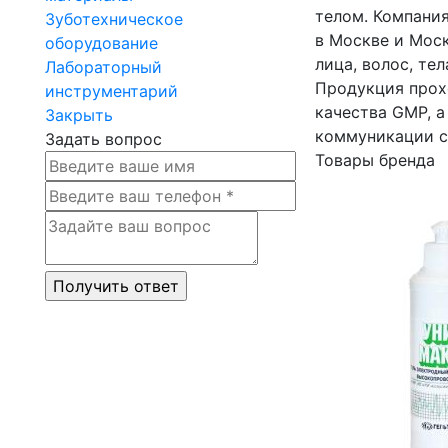
телом. Компани
Зуботехническое
в Москве и Моск
оборудование
лица, волос, те
Лабораторный
Продукция прох
инструментарий
качества GMP, а
Закрыть
коммуникации с
Задать вопрос
Товары бренда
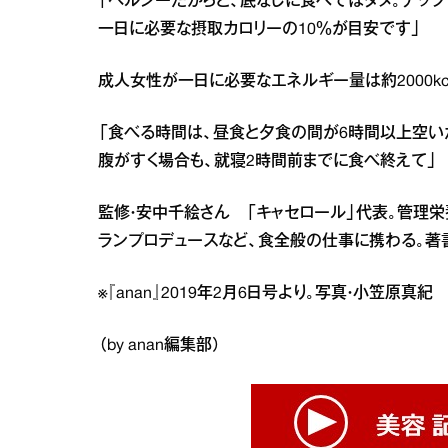
「ヘルシーだからと、底なしに食べてはダメ。ナッ
一日に必要な摂取カロリーの10％が目安です」
成人女性が一日に必要なエネルギー量は約2000kcal
「食べる時間は、昼食と夕食の間が6時間以上空いた
腹がすく場合も、就寝2時間前までに食べ終えて」
監修・安中千絵さん 「キャセロール」代表。管理栄
ランプロデュースなど、食全般の仕事に携わる。著書
※『anan』2019年2月6日号より。写真・小笠原
（by anan編集部）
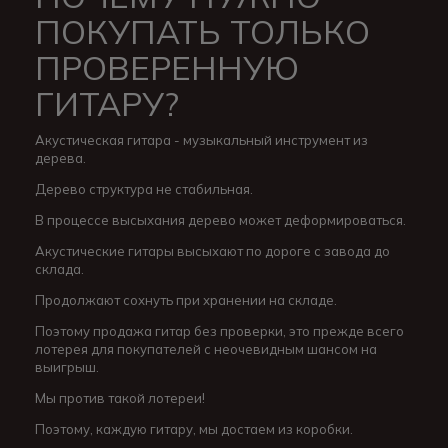
ПОКУПАТЬ ТОЛЬКО
ПРОВЕРЕННУЮ
ГИТАРУ?
Акустическая гитара - музыкальный инструмент из
дерева.
Дерево структура не стабильная.
В процессе высыхания дерево может деформироваться.
Акустические гитары высыхают по дороге с завода до
склада.
Продолжают сохнуть при хранении на складе.
Поэтому продажа гитар без проверки, это прежде всего
лотерея для покупателей с неочевидным шансом на
выигрыш.
Мы против такой лотереи!
Поэтому, каждую гитару, мы достаем из коробки.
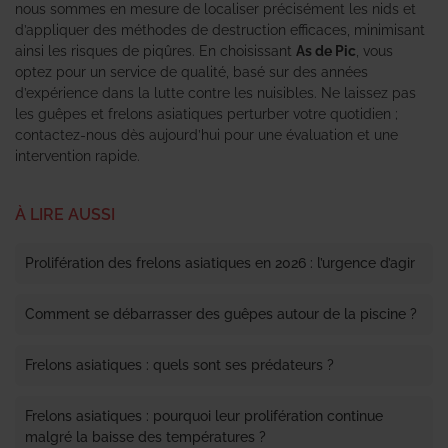
nous sommes en mesure de localiser précisément les nids et
d’appliquer des méthodes de destruction efficaces, minimisant
ainsi les risques de piqûres. En choisissant
As de Pic
, vous
optez pour un service de qualité, basé sur des années
d’expérience dans la lutte contre les nuisibles. Ne laissez pas
les guêpes et frelons asiatiques perturber votre quotidien ;
contactez-nous dès aujourd’hui pour une évaluation et une
intervention rapide.
À LIRE AUSSI
Prolifération des frelons asiatiques en 2026 : l’urgence d’agir
Comment se débarrasser des guêpes autour de la piscine ?
Frelons asiatiques : quels sont ses prédateurs ?
Frelons asiatiques : pourquoi leur prolifération continue
malgré la baisse des températures ?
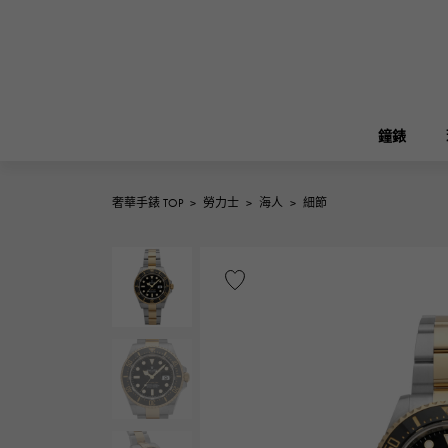
鐘錶
奢華手錶 TOP
>
勞力士
>
海人
>
細節
ROLEX
雪崎
珠寶
伯金
勞力士
A.LANGE & SOHNE
REGALIA
花園派對
朗格與索恩
富豪
FRANCK MULLER
NOMBRE putite
配飾
弗蘭克·穆勒（Frank Muller）
翁布利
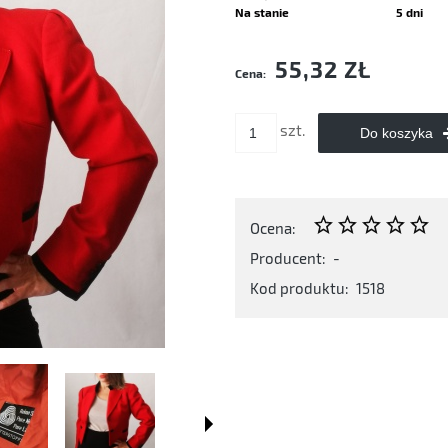
Na stanie
5 dni
Cena nie zaw
55,32 ZŁ
Cena:
płatności
szt.
Do koszyka
Ocena:
Producent:
-
Kod produktu:
1518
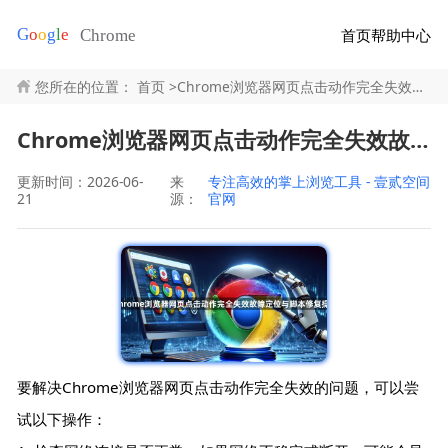
首页
帮助中心
您所在的位置：
首页
>
Chrome浏览器网页点击动作完全失效故障定位与脚本修复操作
Chrome浏览器网页点击动作完全失效故障定位与脚本修复操作
更新时间：2026-06-
来
专注高效的掌上浏览工具 - 壹贰空间
21
源：
官网
要解决Chrome浏览器网页点击动作完全失效的问题，可以尝
试以下操作：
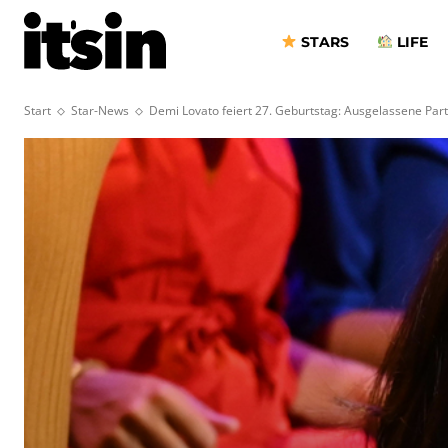
STARS
LIFE
Start
Star-News
Demi Lovato feiert 27. Geburtstag: Ausgelassene Par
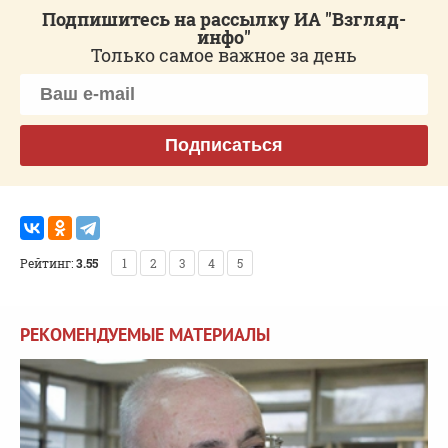
Подпишитесь на рассылку ИА "Взгляд-
инфо"
Только самое важное за день
Подписаться
Рейтинг:
3.55
1
2
3
4
5
РЕКОМЕНДУЕМЫЕ МАТЕРИАЛЫ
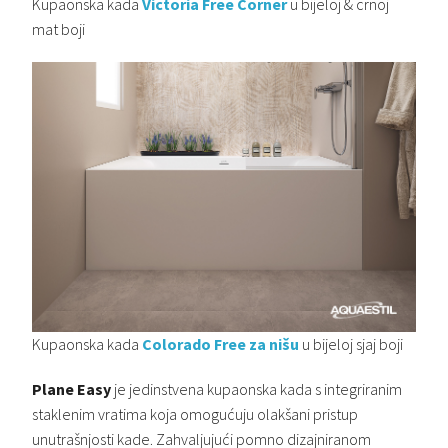
Kupaonska kada
Victoria Free Corner
u bijeloj & crnoj
mat boji
Kupaonska kada
Colorado Free za nišu
u bijeloj sjaj boji
Plane Easy
je jedinstvena kupaonska kada s integriranim
staklenim vratima koja omogućuju olakšani pristup
unutrašnjosti kade. Zahvaljujući pomno dizajniranom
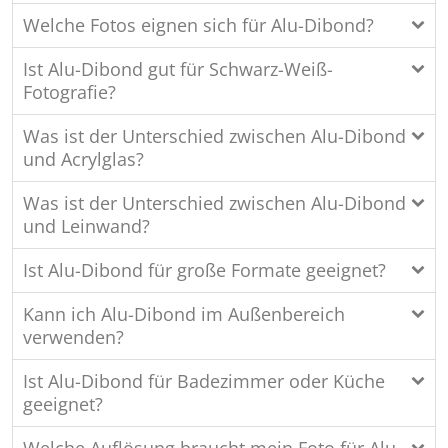
Welche Fotos eignen sich für Alu-Dibond?
Ist Alu-Dibond gut für Schwarz-Weiß-
Fotografie?
Was ist der Unterschied zwischen Alu-Dibond
und Acrylglas?
Was ist der Unterschied zwischen Alu-Dibond
und Leinwand?
Ist Alu-Dibond für große Formate geeignet?
Kann ich Alu-Dibond im Außenbereich
verwenden?
Ist Alu-Dibond für Badezimmer oder Küche
geeignet?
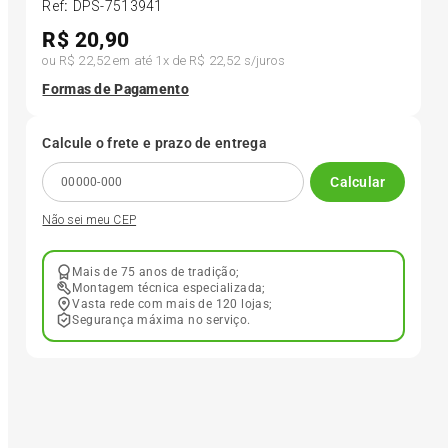
Ref
:
DPS-7513941
R$
20,90
6
º
175 70r14
ou
R$ 22,52
em até
1
x de
R$ 22,52
s/juros
Formas de Pagamento
7
º
185 65r15
Calcule o frete e prazo de entrega
8
º
185 60r15
Calcular
Não sei meu CEP
9
º
195 55r15
Mais de 75 anos de tradição;
10
º
Pneu
Montagem técnica especializada;
Vasta rede com mais de 120 lojas;
Segurança máxima no serviço.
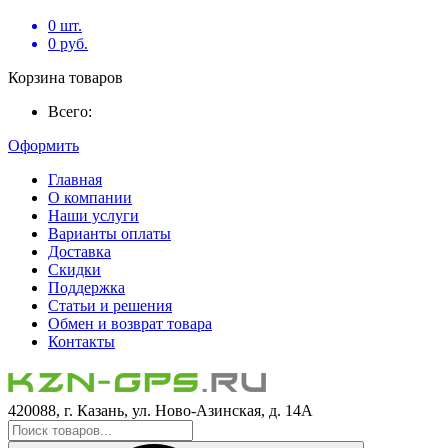
0
шт.
0
руб.
Корзина товаров
Всего:
Оформить
Главная
О компании
Наши услуги
Варианты оплаты
Доставка
Скидки
Поддержка
Статьи и решения
Обмен и возврат товара
Контакты
420088, г. Казань, ул. Ново-Азинская, д. 14А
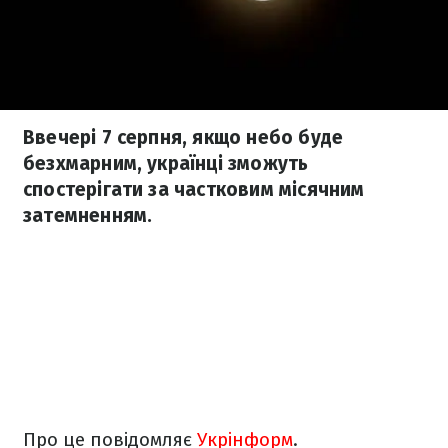
Ввечері 7 серпня, якщо небо буде
безхмарним, українці зможуть
спостерігати за частковим місячним
затемненням.
Про це повідомляє
Укрінформ
.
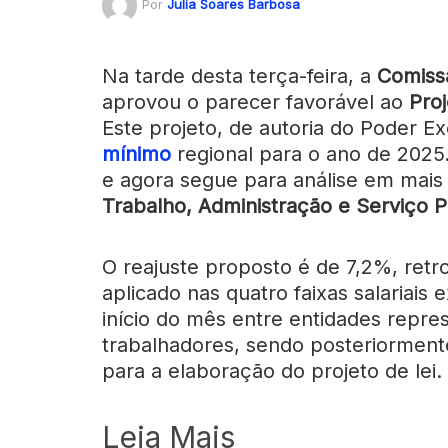
Por
Julia Soares Barbosa
Na tarde desta terça-feira, a
Comissã
aprovou o parecer favorável ao
Pro
Este projeto, de autoria do Poder E
mínimo
regional para o ano de 2025.
e agora segue para análise em mai
Trabalho, Administração e Serviço P
O reajuste proposto é de 7,2%, retro
aplicado nas quatro faixas salariais 
início do mês entre entidades repr
trabalhadores, sendo posteriormen
para a elaboração do projeto de lei.
Leia Mais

◇ ◇ ◇

▸ WHAT IS REQUIRED
Reproduce the data from the line with "ПОКУПАТЬ ТОЛЬКО" up to and including the line with "malgré la baisse des températures ?", and leave the pictures out of your answer.

▸ EXERCISE ANSWER
ПОКУПАТЬ ТОЛЬКО
ПРОВЕРЕННУЮ
ГИТАРУ?
Акустическая гитара - музыкальный инструмент из
дерева.
Дерево структура не стабильная.
В процессе высыхания дерево может деформироваться.
Акустические гитары высыхают по дороге с завода до
склада.
Продолжают сохнуть при хранении на складе.
Поэтому продажа гитар без проверки, это прежде всего
лотерея для покупателей с неочевидным шансом на
выигрыш.
Мы против такой лотереи!
Поэтому, каждую гитару, мы достаем из коробки.
nous sommes en mesure de localiser précisément les nids et
d’appliquer des méthodes de destruction efficaces, minimisant
ainsi les risques de piqûres. En choisissant
As de Pic
, vous
optez pour un service de qualité, basé sur des années
d’expérience dans la lutte contre les nuisibles. Ne laissez pas
les guêpes et frelons asiatiques perturber votre quotidien ;
contactez-nous dès aujourd’hui pour une évaluation et une
intervention rapide.
À LIRE AUSSI
Prolifération des frelons asiatiques en 2026 : l’urgence d’agir
Comment se débarrasser des guêpes autour de la piscine ?
Frelons asiatiques : quels sont ses prédateurs ?
Frelons asiatiques : pourquoi leur prolifération continue
malgré la baisse des températures ?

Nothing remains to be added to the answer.